# Does losing weight help w/ anxiety?



## Positive (Jun 29, 2009)

I am wondering if losing weight helps me reduce sweating? I normally exercise, but am still heavy. I drink a bit on the weekends.

Im wondering if dropping weight will allow me to control my sweating more, in that my heart doesn't have to work as hard. I know there's a relationship there.


----------



## cat_c (Nov 24, 2008)

Nah it doesnt make a difference to how much you sweat. It can make you more confident though. I exercise regularly and am slightly underweight (according to my bmi)


----------



## Positive (Jun 29, 2009)

IM' trying to trim down but have a hard time enduring it all the way. I would be on a good schedule then succumb to bad diet..


----------



## low (Sep 27, 2009)

It might or might not have a direct effect on SA but I wouldn't say it's a bad thing.

If you don't sleep well it might help your sleep, obesity is linked to snoring and sleep apnea. Better sleep could improve your mood if you aren't tired all of the time/down as much. Then there's better breathing generally etc.


----------



## Organism (Jul 21, 2010)

I have such absurdly high expectations for how much better my life will be when I lose weight


----------



## matty (Nov 2, 2009)

There are benefits to losing weight but I dont think it will do anything for sweat, but it may give you more confidence and make you feel more comfortable in situations, therefore you may find you will sweat less. So it a roundabout way it can


----------



## coldsorehighlighter (Jun 2, 2010)

Losing weight is easy. I do believe the only problem people have with losing weight is they try to lose weight _quickly._ It leads to unrealistic long-term eating habits, burn-out from working out too much, etc.
You can eat almost anything you'd like to eat, and lose weight. You just have to control portion sizes and how often you eat.
I saw an infomercial late last night for this new diet fad, but I liked it. You eat "right" for two days, then eat more on the 3rd day. There are more details but that's the gist of it.

As for it helping anxiety, it could, since the basis for social anxiety tends to have a lot to do with the self-image. If you don't respect yourself physically, emotionally, etc, it's hard to expect others to respect you.


----------



## anon123 (Aug 24, 2010)

Positive said:


> I am wondering if losing weight helps me reduce sweating? I normally exercise, but am still heavy. I drink a bit on the weekends.
> 
> Im wondering if dropping weight will allow me to control my sweating more, in that my heart doesn't have to work as hard. I know there's a relationship there.
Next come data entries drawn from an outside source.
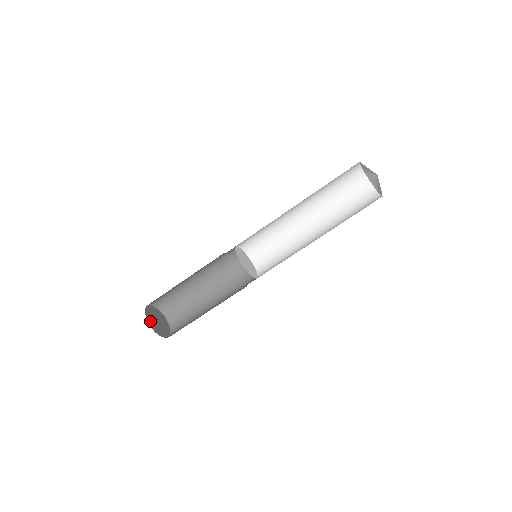
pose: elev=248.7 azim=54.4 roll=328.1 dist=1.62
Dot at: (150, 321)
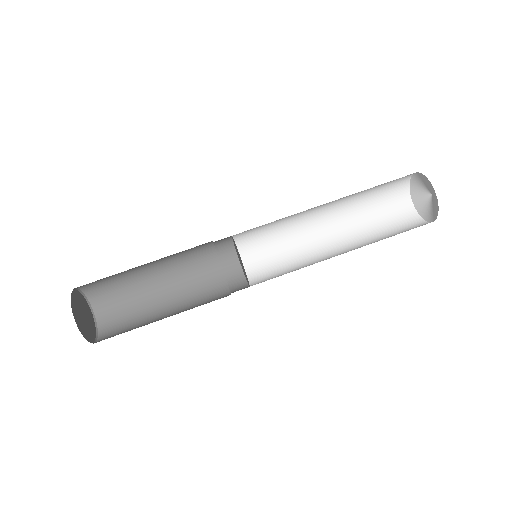
Dot at: (74, 303)
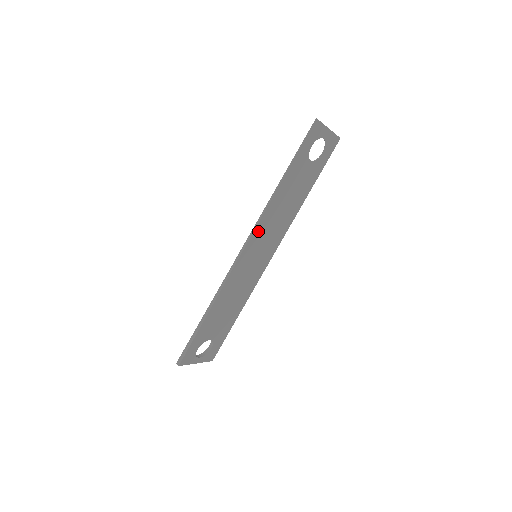
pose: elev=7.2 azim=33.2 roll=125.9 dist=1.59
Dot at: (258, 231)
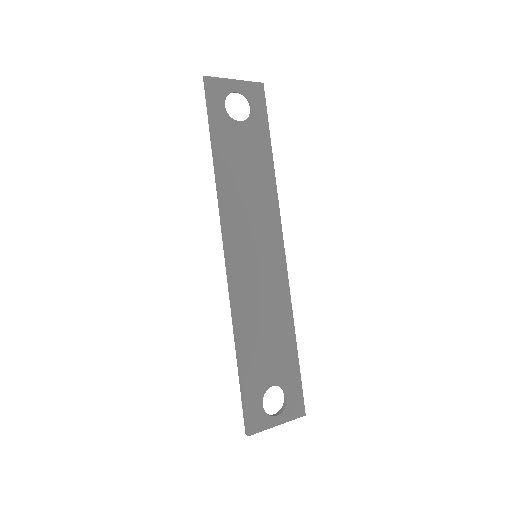
Dot at: (230, 225)
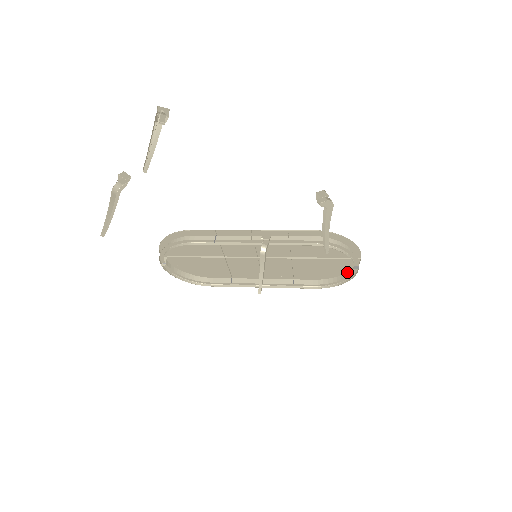
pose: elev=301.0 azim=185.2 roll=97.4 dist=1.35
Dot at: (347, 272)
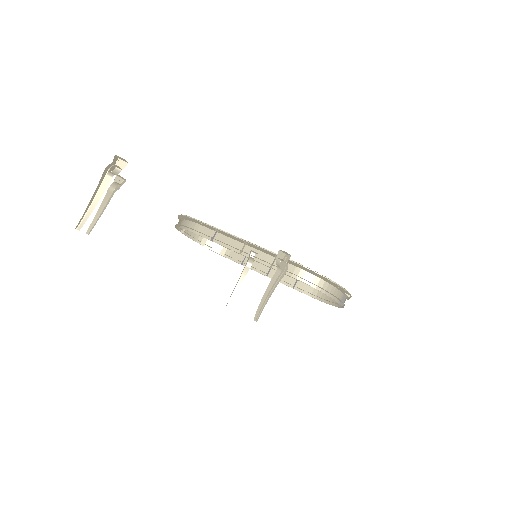
Dot at: occluded
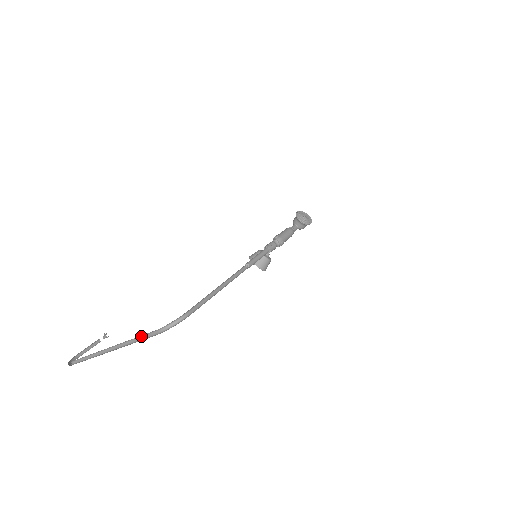
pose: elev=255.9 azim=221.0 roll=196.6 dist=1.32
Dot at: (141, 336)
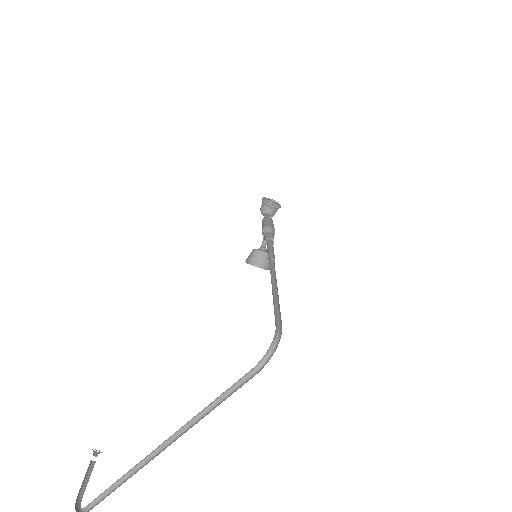
Dot at: (223, 393)
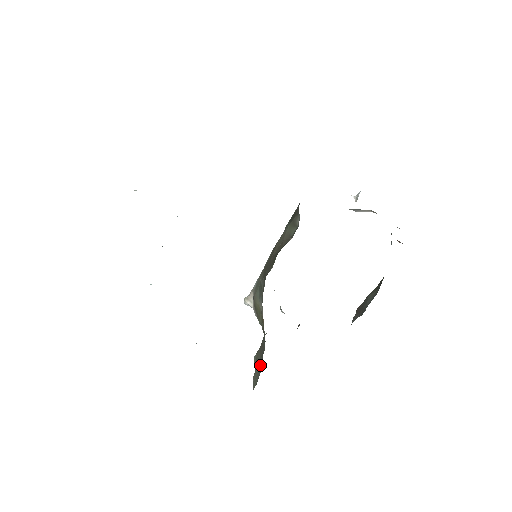
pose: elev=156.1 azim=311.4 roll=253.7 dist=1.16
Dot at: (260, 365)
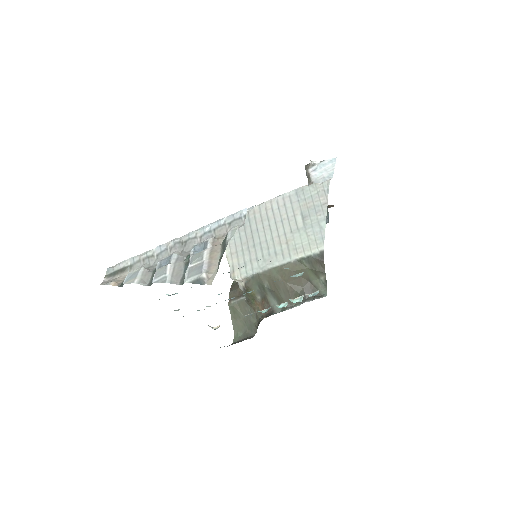
Dot at: (246, 323)
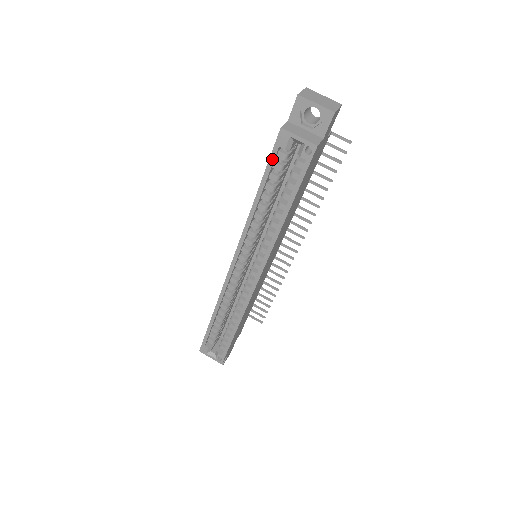
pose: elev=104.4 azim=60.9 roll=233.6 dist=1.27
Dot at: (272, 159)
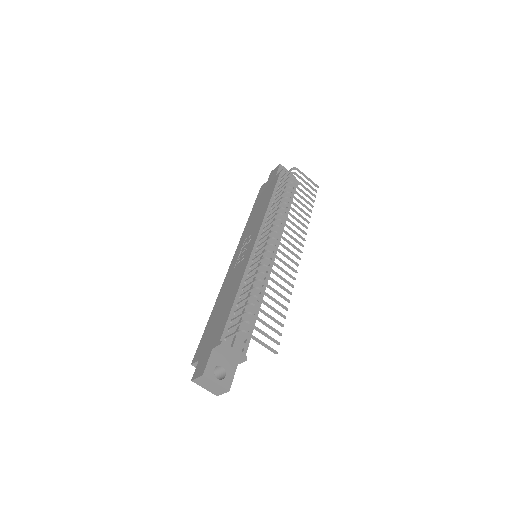
Dot at: occluded
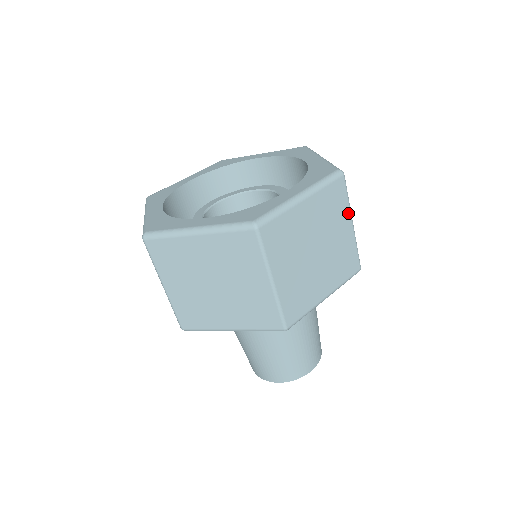
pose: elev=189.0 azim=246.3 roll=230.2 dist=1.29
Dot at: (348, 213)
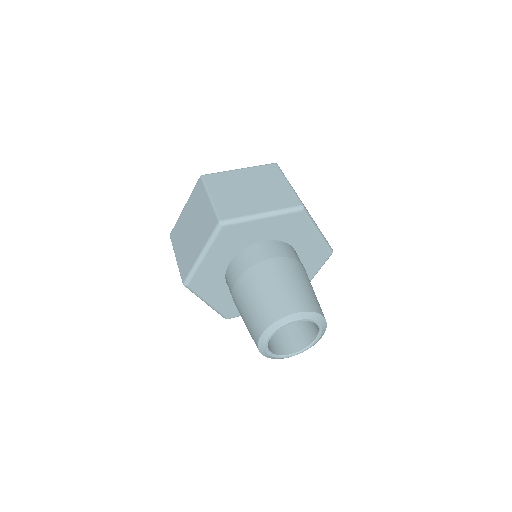
Dot at: (282, 178)
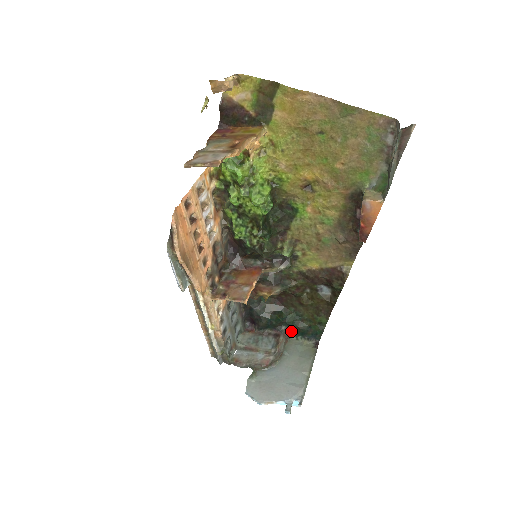
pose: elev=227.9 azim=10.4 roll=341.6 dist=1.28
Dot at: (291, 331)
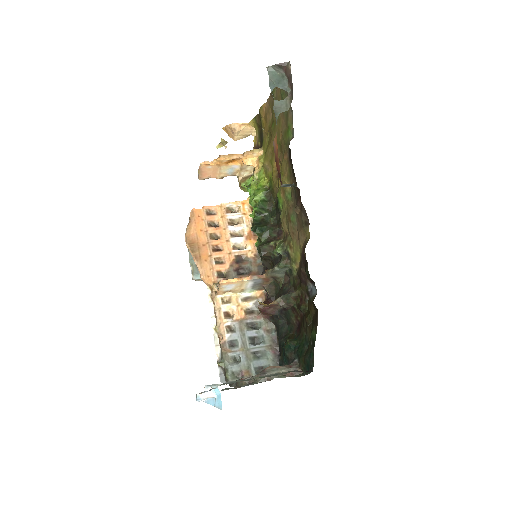
Dot at: (301, 365)
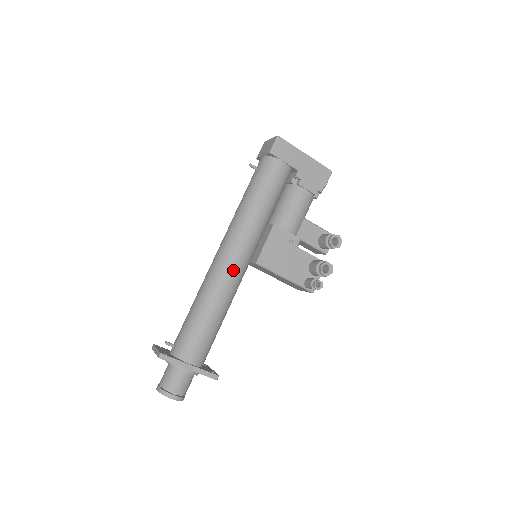
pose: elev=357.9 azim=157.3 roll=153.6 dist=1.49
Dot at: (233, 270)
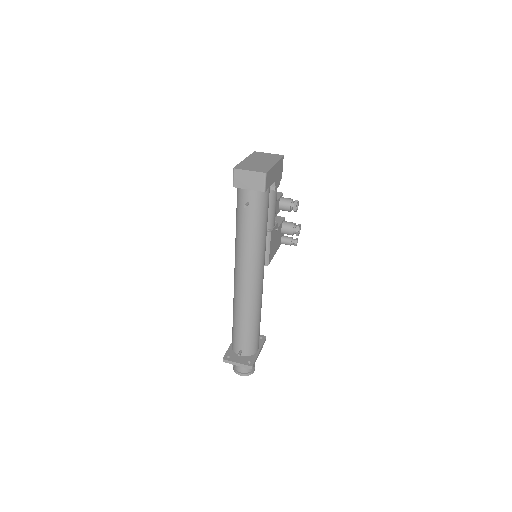
Dot at: (262, 286)
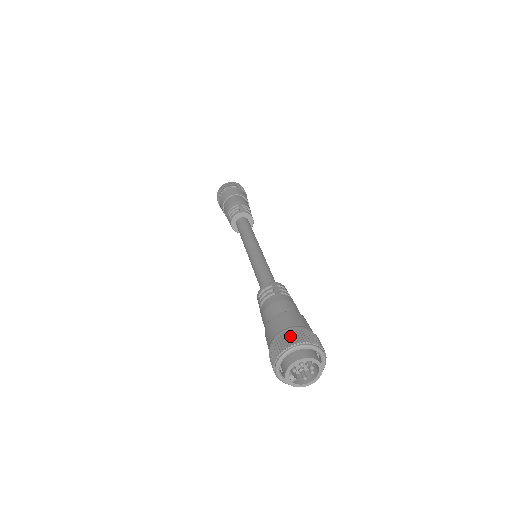
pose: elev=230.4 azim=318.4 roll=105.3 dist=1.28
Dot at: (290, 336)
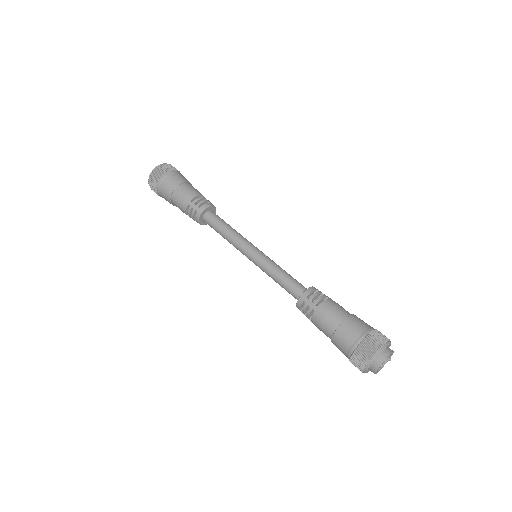
Dot at: (380, 334)
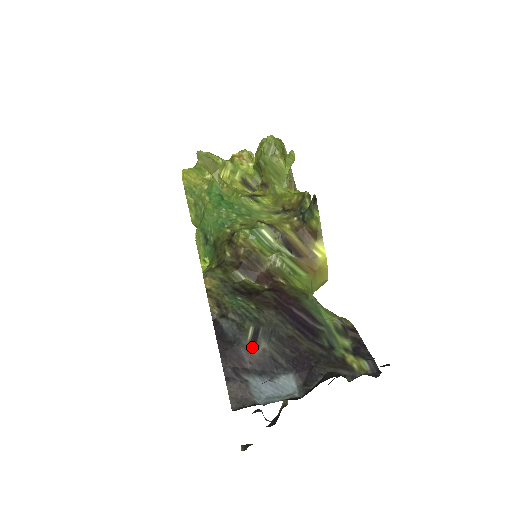
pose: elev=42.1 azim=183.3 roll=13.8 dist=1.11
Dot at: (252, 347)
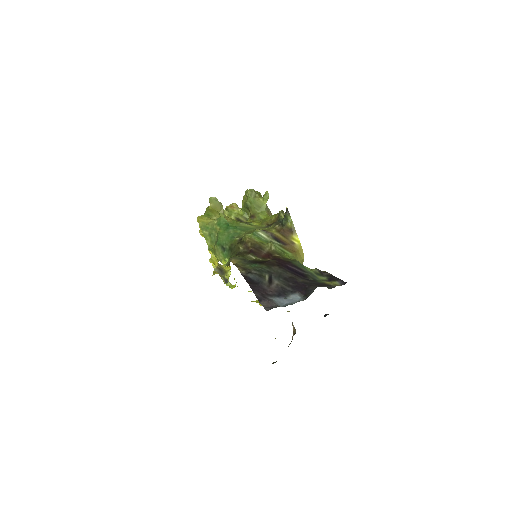
Dot at: (270, 284)
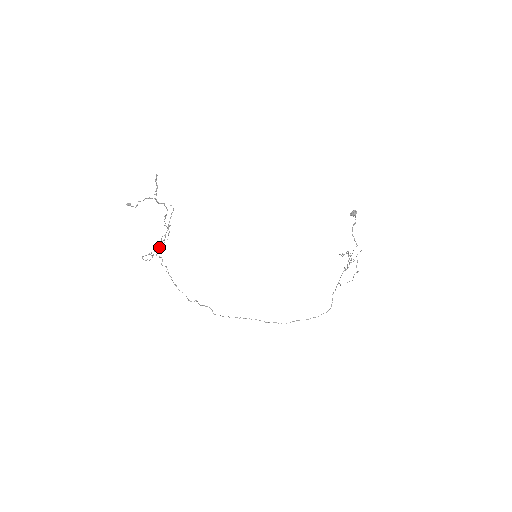
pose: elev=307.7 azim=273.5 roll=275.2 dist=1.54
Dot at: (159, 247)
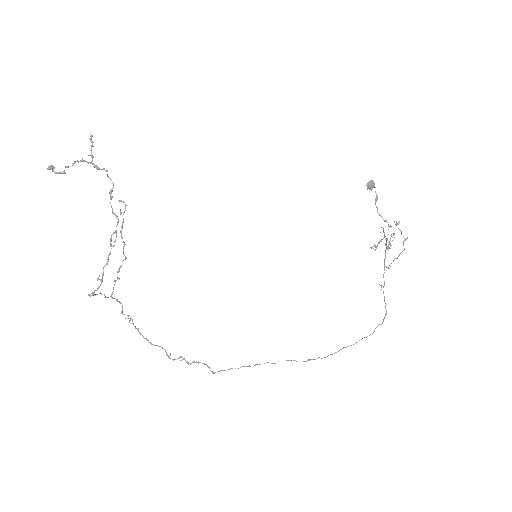
Dot at: (114, 280)
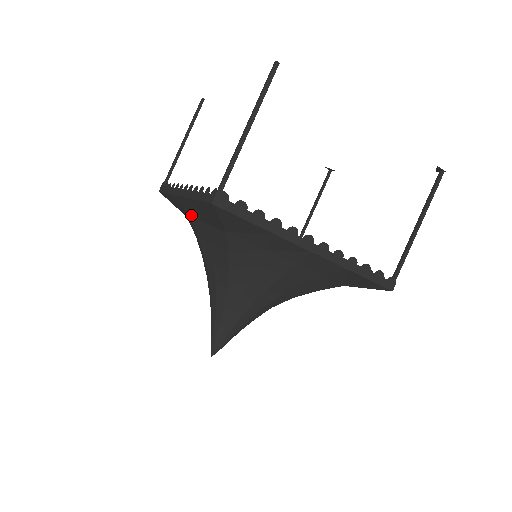
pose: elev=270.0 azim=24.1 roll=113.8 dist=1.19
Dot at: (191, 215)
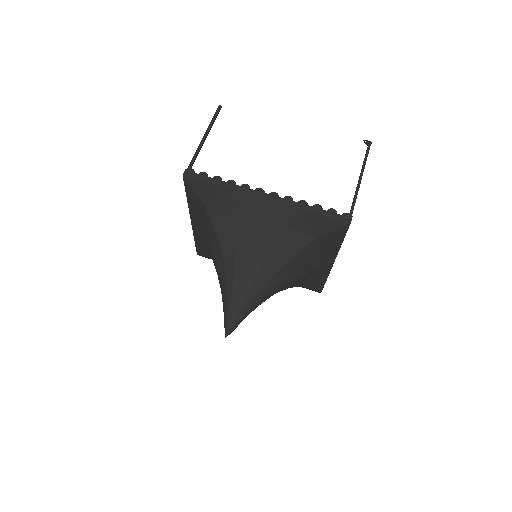
Dot at: (198, 228)
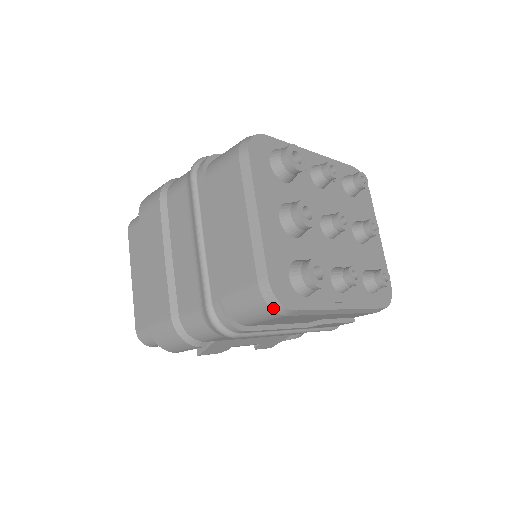
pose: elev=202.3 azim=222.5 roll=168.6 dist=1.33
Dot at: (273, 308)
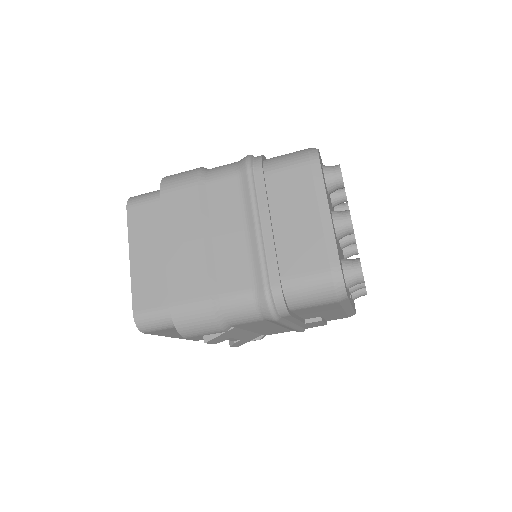
Dot at: (337, 293)
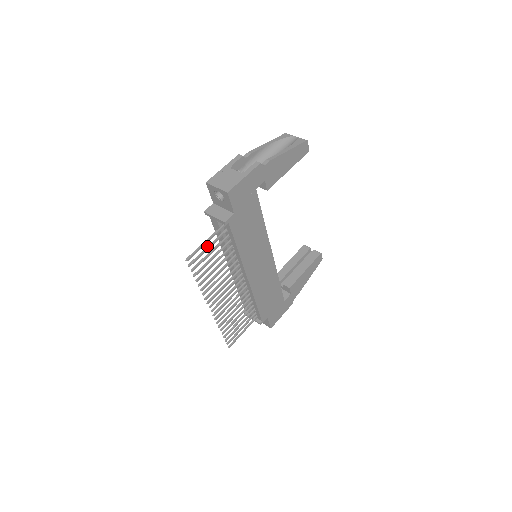
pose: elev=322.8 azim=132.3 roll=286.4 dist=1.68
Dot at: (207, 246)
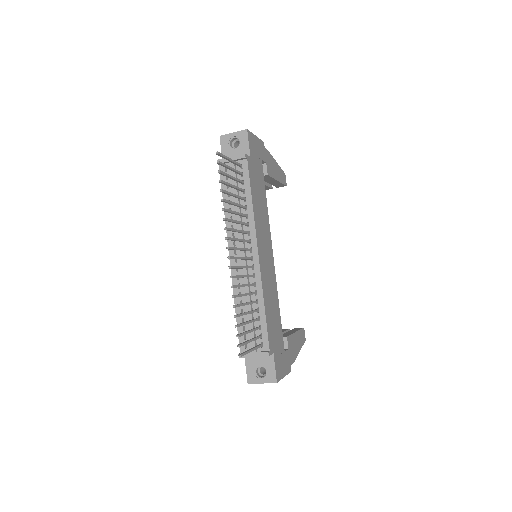
Dot at: (229, 167)
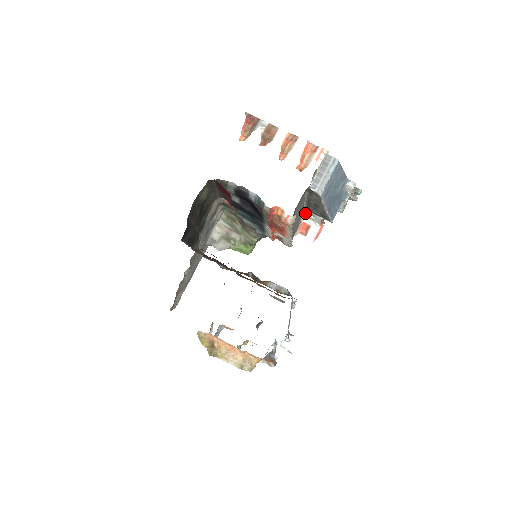
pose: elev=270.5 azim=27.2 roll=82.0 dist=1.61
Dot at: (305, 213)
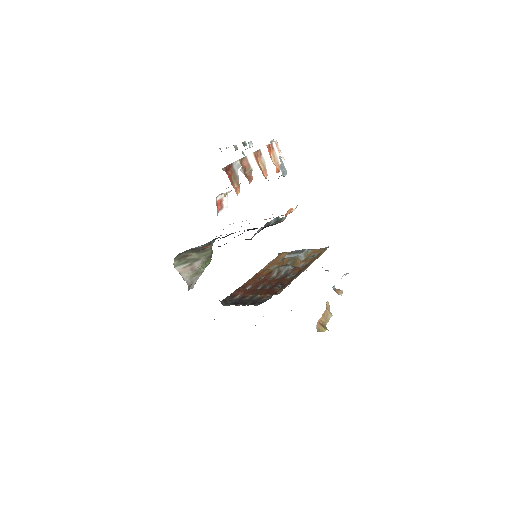
Dot at: (224, 194)
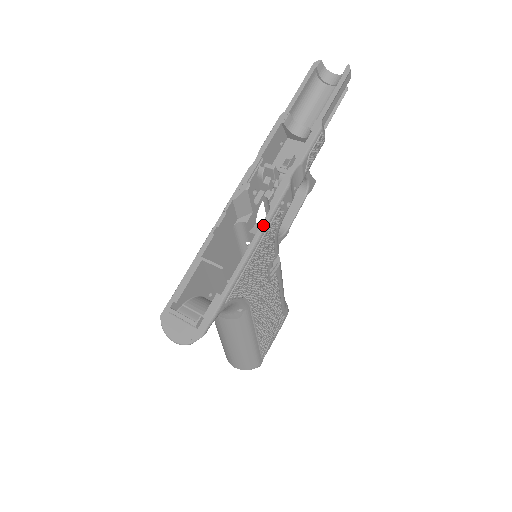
endless sweating is caused by drinking alcohol

my Uncle is a alcoholic he is sweating 24/7 he drinks like 12 to 24 beers

he has to drink at lest 20 to get drunk


----------



## JEmerson (Mar 25, 2010)

In my experience, losing weight does help with anxiety. Over the past year, I lost a good amount of weight. While I was still overweight (and still am), I felt a lot better than before and it certainly showed in my reaction to things like going to new classes and to concerts. My SA wasn't totally gone, but it was reduced. 

And now that I've gained back some weight, my SA is getting worse again. Yay for me. :| But at least I do somewhat know now how my weight affects my anxiety.


----------